La directora del refugio, Kateryna Chernova, explica que el impulso de correr lo tienen buena parte de los refugiados
que llegan a su centro, que de hecho está concebido como un espacio
temporal en el que quedarse entre dos y diez días, aunque hay quien se
queda más como Mijail, de 52 años.
También es de Mariúpol y no sabe adónde ir. De momento
tiene que esperar a que su madre, de 82 años, salga del hospital de
Zaporiyia donde está ingresada. “Mi hija y mi mujer se fueron a Polonia
pero yo no puedo salir del país.
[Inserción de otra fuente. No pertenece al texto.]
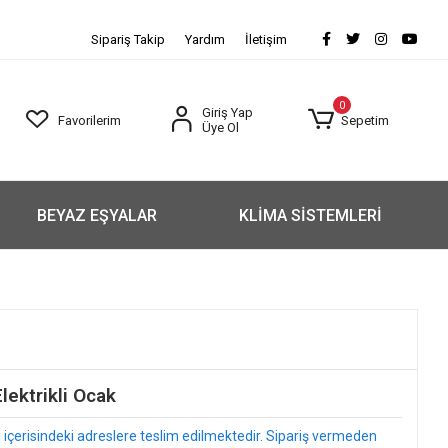
Sipariş Takip
Yardım
İletişim
0
Giriş Yap
Favorilerim
Sepetim
Üye Ol
BEYAZ EŞYALAR
KLİMA SİSTEMLERİ
ktrikli Ocak
arı içerisindeki adreslere teslim edilmektedir. Sipariş vermeden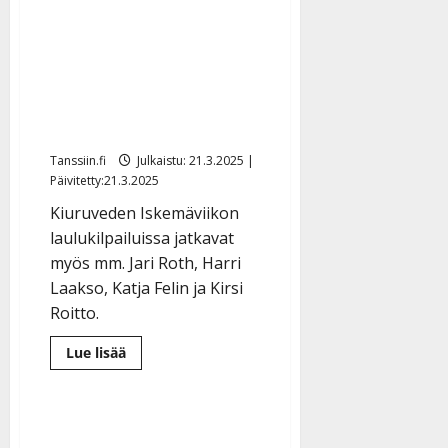
Kiuruvedelle? Mestari-
äänestyksissä kisaavat
Mervi Kovero, Mertsi
Lindgren ja Sari Koivikko
– katso koko lista
Tanssiin.fi
Julkaistu: 21.3.2025 |
Päivitetty:21.3.2025
Kiuruveden Iskemäviikon
laulukilpailuissa jatkavat
myös mm. Jari Roth, Harri
Laakso, Katja Felin ja Kirsi
Roitto.
Lue
Lue lisää
lisää
aiheesta
Kuka
etenee
Kiuruvedelle?
Mestari-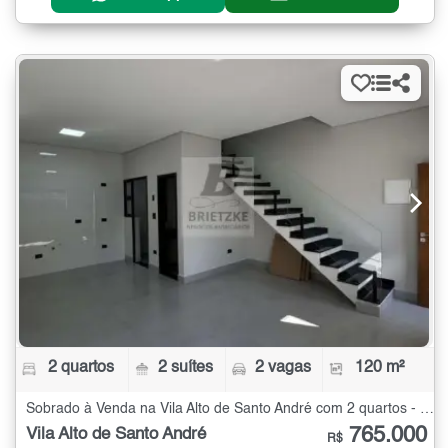
2 quartos
2 suítes
2 vagas
120 m²
Sobrado à Venda na Vila Alto de Santo André com 2 quartos - 120 m²
765.000
Vila Alto de Santo André
R$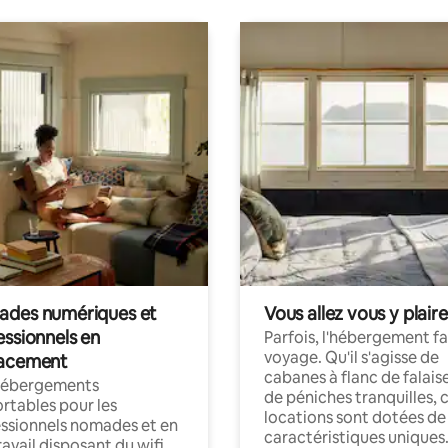
des numériques et
Vous allez vous y plaire
essionnels en
Parfois, l'hébergement fai
voyage. Qu'il s'agisse de
acement
cabanes à flanc de falais
hébergements
de péniches tranquilles, 
rtables pour les
locations sont dotées de
ssionnels nomades et en
caractéristiques uniques
ravail disposant du wifi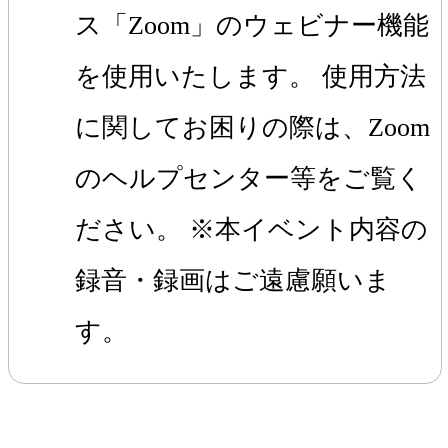
ス「Zoom」のウェビナー機能
を使用いたします。 使用方法
に関してお困りの際は、Zoom
のヘルプセンター等をご覧く
ださい。 ※本イベント内容の
録音・録画はご遠慮願いま
す。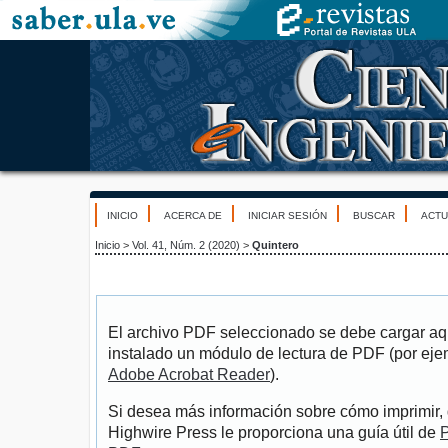
INICIO
ACERCA DE
INICIAR SESIÓN
BUSCAR
ACTU
Inicio
>
Vol. 41, Núm. 2 (2020)
>
Quintero
El archivo PDF seleccionado se debe cargar aqu
instalado un módulo de lectura de PDF (por eje
Adobe Acrobat Reader
).
Si desea más información sobre cómo imprimir, 
Highwire Press le proporciona una guía útil de
P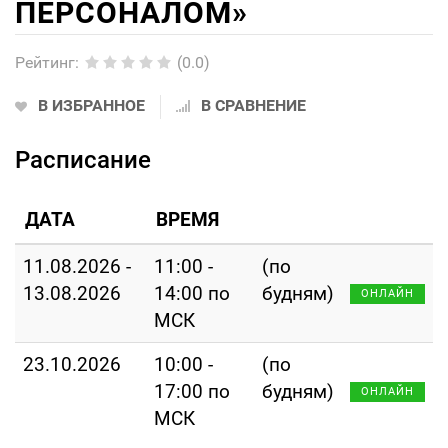
ПЕРСОНАЛОМ»
Рейтинг
:
(0.0)
В ИЗБРАННОЕ
В СРАВНЕНИЕ
Расписание
ДАТА
ВРЕМЯ
11.08.2026 -
11:00 -
(по
13.08.2026
14:00 по
будням)
ОНЛАЙН
МСК
23.10.2026
10:00 -
(по
17:00 по
будням)
ОНЛАЙН
МСК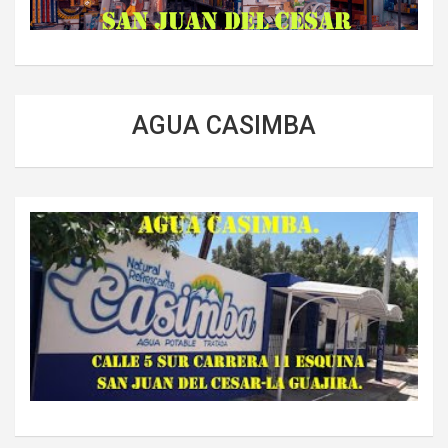
AGUA CASIMBA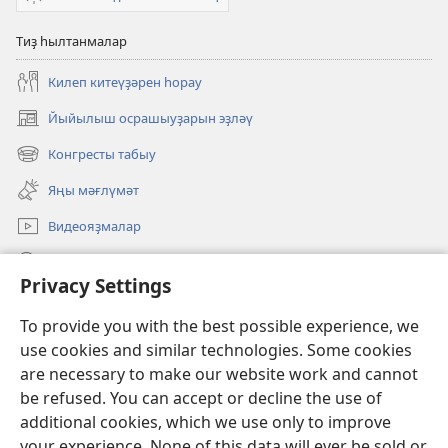
Тиҙ һылтанмалар
Килеп китеүҙәрен һорау
Йыйылыш осрашыуҙарын эҙләү
(opens
new
Конгресты табыу
(opens
window)
new
Яңы мәғлүмәт
window)
Видеояҙмалар
Эҙләү
Privacy Settings
Иғәнәләр
(opens
To provide you with the best possible experience, we
new
use cookies and similar technologies. Some cookies
window)
Күҙәтеү манараһының ОНЛАЙН КИТАПХАНАҺЫ
are necessary to make our website work and cannot
(opens
new
be refused. You can accept or decline the use of
®
JW Hub
window)
additional cookies, which we use only to improve
(opens
new
your experience. None of this data will ever be sold or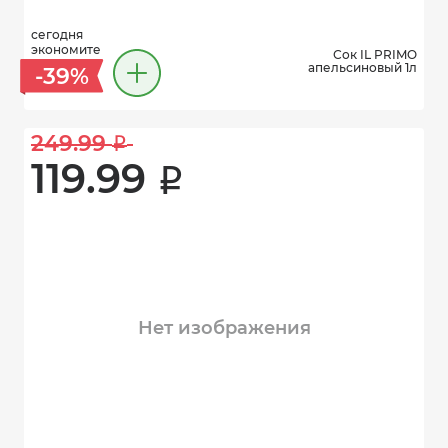
сегодня
экономите
Сок IL PRIMO
апельсиновый 1л
-39%
249.99 
i
119.99 
i
Нет изображения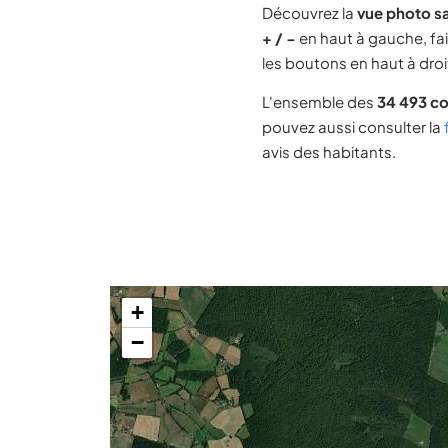
Découvrez la
vue photo sa
+ / −
en haut à gauche, fai
les boutons en haut à droit
L'ensemble des
34 493 c
pouvez aussi consulter la
avis des habitants.
+
−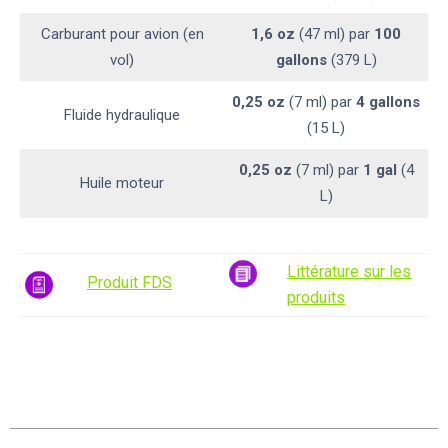
Carburant pour avion (en
1,6 oz
(47 ml) par
100
vol)
gallons
(379 L)
0,25 oz
(7 ml) par
4 gallons
Fluide hydraulique
(15 L)
0,25 oz
(7 ml) par
1 gal
(4
Huile moteur
L)
Littérature sur les
Produit FDS
produits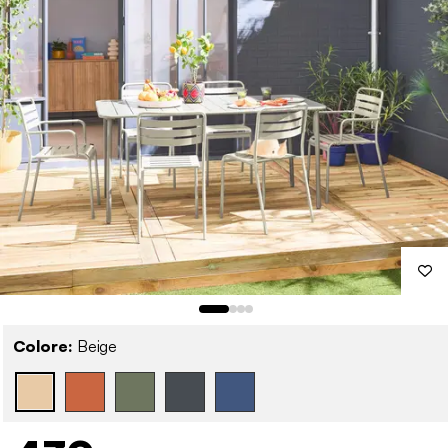
Colore:
Beige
No sé lo que haremos, de momento no me
planteo otra cosa que quedarme aquí”, dice a EFE. Él salió de su querida
Mariúpol el 21 de abril.
EL MARIÚPOL DEL FUTURO: ¿RUSIA O UCRANIA?
Ninguno de los tres volverá a la tierra que les vio nacer si Ucrania no
recupera el territorio, pero son conscientes de que muchos en casa no
ven las cosas así. En el centro de refugiados donde
viven hay una señora de unos 60 años que, aseguran, es prorrusa. No
saben por qué acabó aquí, y ella rehúsa contar su historia a
periodistas.
“Están imbuidos por la propaganda. Creen que es Zelenski quien bombardea Mariúpol.
Creen que los rusos vendrán y que serán muy buenos para la gente porque
es lo que leen en los papeles que reciben del Gobierno de Donestk”,
lamenta a EFE Marina.
Tanto ella como Olena han perdido relación con amigos por esa división
de opiniones. “Y mucho peor, es mejor no hablar con mi hermana, que vive
en Rusia, en Smolensk. No se cree que son los rusos quienes han
destruido mi casa”, explica esta mujer con una tristeza en la mirada que
no asomaba ni siquiera mientras describía cómo había vivido bajo
tierra.
No es mucho lo que tienen en el refugio de Zaporiyia pero es mucho más de lo que tenían. Y sobre todo, resume Marina, hay paz.